En una tarde de otoño, donde el sol se despedía en un horizonte con tonos brillantes, caminaba Elisa por un sendero del bosque. Cada paso que daba pasaba sobre las hojas secas, resonando como un susurro de almas pasadas. La joven había venido al bosque siguiendo una voz que sólo ella podía escuchar, Elisa siempre había sentido una conexión especial con ese lugar, ya que desde niña había escuchado las historias sobre el viejo roble en el corazón del bosque, un árbol que se decía guardaba los secretos del más allá. Los ancianos del pueblo contaban que aquellos que se sentaban bajo sus ramas y cerraban los ojos podían ver el reino de los muertos.

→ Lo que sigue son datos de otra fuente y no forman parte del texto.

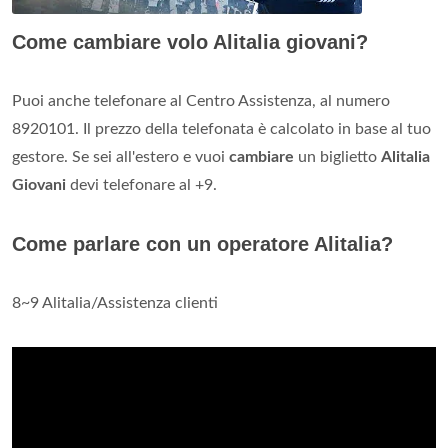
Come cambiare volo Alitalia giovani?
Puoi anche telefonare al Centro Assistenza, al numero
8920101. Il prezzo della telefonata è calcolato in base al tuo
gestore. Se sei all'estero e vuoi
cambiare
un biglietto
Alitalia
Giovani
devi telefonare al +9.
Come parlare con un operatore Alitalia?
8~9 Alitalia/Assistenza clienti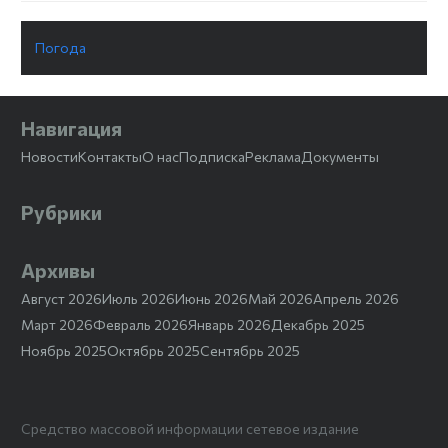
Погода
Навигация
Новости
Контакты
О нас
Подписка
Реклама
Документы
Рубрики
Архивы
Август 2026
Июль 2026
Июнь 2026
Май 2026
Апрель 2026
Март 2026
Февраль 2026
Январь 2026
Декабрь 2025
Ноябрь 2025
Октябрь 2025
Сентябрь 2025
Средство массовой информации сетевое издание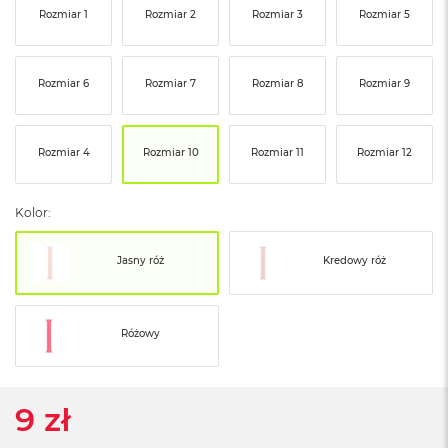
ó
Rozmiar 1
Rozmiar 2
Rozmiar 3
Rozmiar 5
ż
M
Rozmiar 6
Rozmiar 7
Rozmiar 8
Rozmiar 9
a
c
B
o
Rozmiar 4
Rozmiar 10
Rozmiar 11
Rozmiar 12
o
k
N
Kolor:
e
o
I
Jasny róż
Kredowy róż
n
d
y
g
Różowy
o
M
a
9 zł
c
B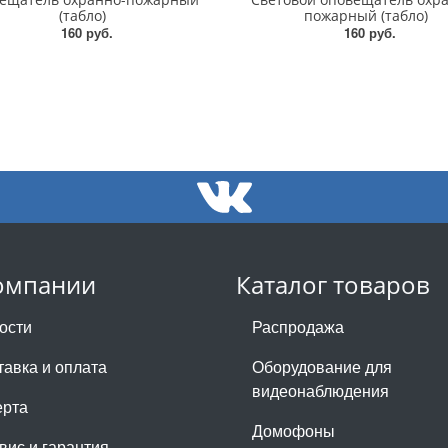
(табло)
пожарный (табло)
160 руб.
160 руб.
омпании
Каталог товаров
ости
Распродажа
тавка и оплата
Оборудование для
видеонаблюдения
рта
Домофоны
вис и гарантия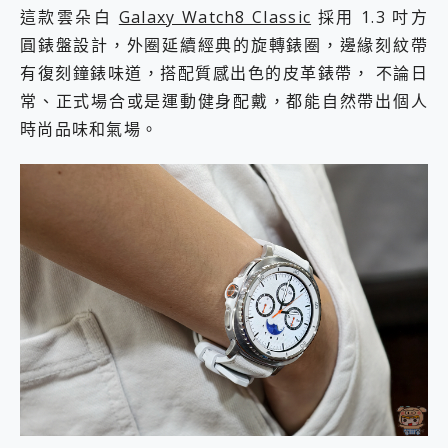
這款雲朵白
Galaxy Watch8 Classic
採用 1.3 吋方
圓錶盤設計，外圈延續經典的旋轉錶圈，邊緣刻紋帶
有復刻鐘錶味道，搭配質感出色的皮革錶帶， 不論日
常、正式場合或是運動健身配戴，都能自然帶出個人
時尚品味和氣場。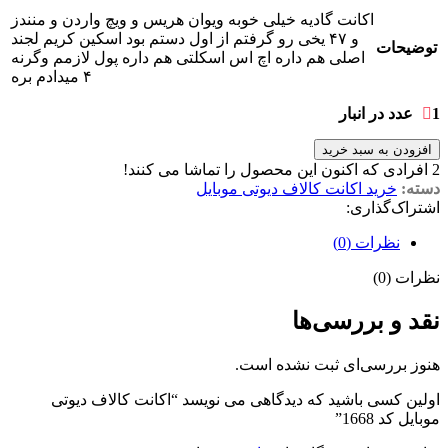
اکانت گادیه خیلی خوبه ویوان هریس و ویچ واردن و منندز
و ۴۷ یخی رو گرفتم از اول دستم بود اسکین کریم لجند
توضیحات
اصلی هم داره اچ اس اسکلتی هم داره پول لازمم وگرنه
۴ میدادم بره
1 عدد در انبار
افزودن به سبد خرید
2
افرادی که اکنون این محصول را تماشا می کنند!
دسته:
خرید اکانت کالاف دیوتی موبایل
اشتراک‌گذاری:
نظرات (0)
نظرات (0)
نقد و بررسی‌ها
هنوز بررسی‌ای ثبت نشده است.
اولین کسی باشید که دیدگاهی می نویسد “اکانت کالاف دیوتی
موبایل کد 1668”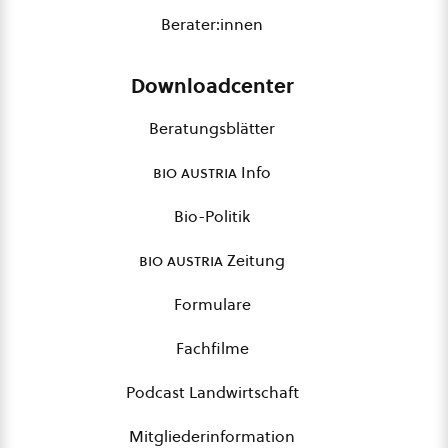
Berater:innen
Downloadcenter
Beratungsblätter
bio austria
Info
Bio-Politik
bio austria
Zeitung
Formulare
Fachfilme
Podcast Landwirtschaft
Mitgliederinformation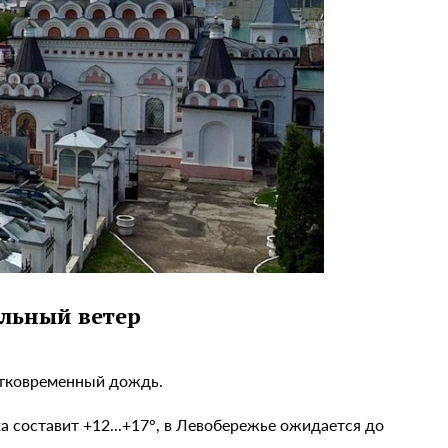
ильный ветер
ратковременный дождь.
а составит +12...+17°, в Левобережье ожидается до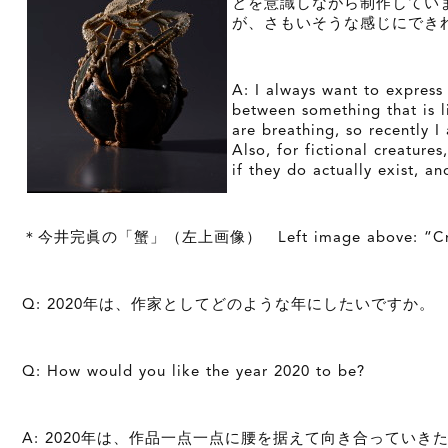
とを意識しながら制作してい
が、さもいそうな感じにでき
A: I always want to express 
between something that is li
are breathing, so recently I
Also, for fictional creature
if they do actually exist, an
＊今井完眞の「蟹」（左上画像） Left image above: “Crab”
Q: 2020年は、作家としてどのような年にしたいですか。
Q: How would you like the year 2020 to be?
A: 2020年は、作品一点一点に腰を据えて向き合ってい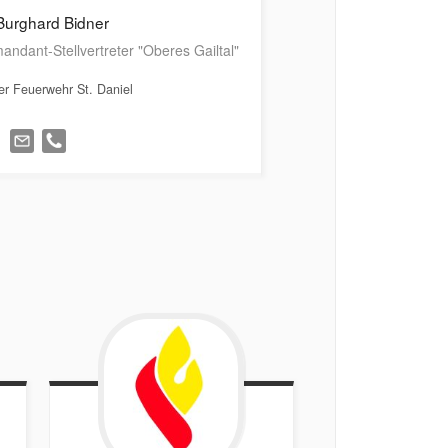
Burghard
Bidner
ndant-Stellvertreter "Oberes Gailtal"
der Feuerwehr St. Daniel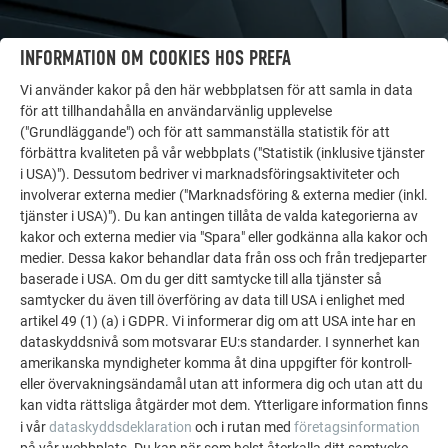
INFORMATION OM COOKIES HOS PREFA
Vi använder kakor på den här webbplatsen för att samla in data
FLER OBJEKT
för att tillhandahålla en användarvänlig upplevelse
LÅT DIG INSPIRERAS
("Grundläggande") och för att sammanställa statistik för att
förbättra kvaliteten på vår webbplats ("Statistik (inklusive tjänster
i USA)"). Dessutom bedriver vi marknadsföringsaktiviteter och
PREFA:s referensgalleri visar hur mångsidigt
involverar externa medier ("Marknadsföring & externa medier (inkl.
aluminium kan användas. Upptäck fler imponerande
tjänster i USA)"). Du kan antingen tillåta de valda kategorierna av
projekt med PREFA:s hållbara aluminiumlösningar för
kakor och externa medier via "Spara" eller godkänna alla kakor och
tak, solenergi och fasader.
medier. Dessa kakor behandlar data från oss och från tredjeparter
baserade i USA. Om du ger ditt samtycke till alla tjänster så
samtycker du även till överföring av data till USA i enlighet med
SE FLER REFERENSER
artikel 49 (1) (a) i GDPR. Vi informerar dig om att USA inte har en
dataskyddsnivå som motsvarar EU:s standarder. I synnerhet kan
amerikanska myndigheter komma åt dina uppgifter för kontroll-
eller övervakningsändamål utan att informera dig och utan att du
kan vidta rättsliga åtgärder mot dem. Ytterligare information finns
i vår
dataskyddsdeklaration
och i rutan med
företagsinformation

El día en que perdió a su madre Elisa supo que debía ir ahí, la muerte había irrumpido en su vida, la dejó vacía y desorientada. Necesitaba un consuelo que las palabras de los vivos no le podían ofrecer.
Finalmente, llegó al lugar en donde se encontraba el majestuoso roble, sus ramas extendiéndose como brazos acogedores, se sentó en sus raíces, apoyó su espalda contra el tronco y cerró los ojos, dejándose envolver por la paz del lugar. Pronto, la voz del bosque se transformó en un susurro más profundo.
El mundo a su alrededor cambió cuando abrió los ojos, se encontró en un paisaje desconocido, ahí las almas de los difuntos se movían con serenidad, sus rostros reflejando una tranquilidad que Elisa nunca había visto en vida; entre una de las sombras apareció una figura conocida que era su madre, Elisa corrió hacia ella, y al alcanzarla, sintió un abrazo cálido y reconfortante. Su madre no habló, pero sus ojos decían todo lo que necesitaba saber. En ese instante, Elisa comprendió que la muerte no era el fin, sino una transformación, un viaje hacia una paz inquebrantable.
Elisa sintió una nueva claridad en su corazón, la conexión con el más allá había sanado una parte de su ser, y ahora podía vivir con la certeza de que la muerte no era una pérdida definitiva, sino el comienzo de una nueva existencia.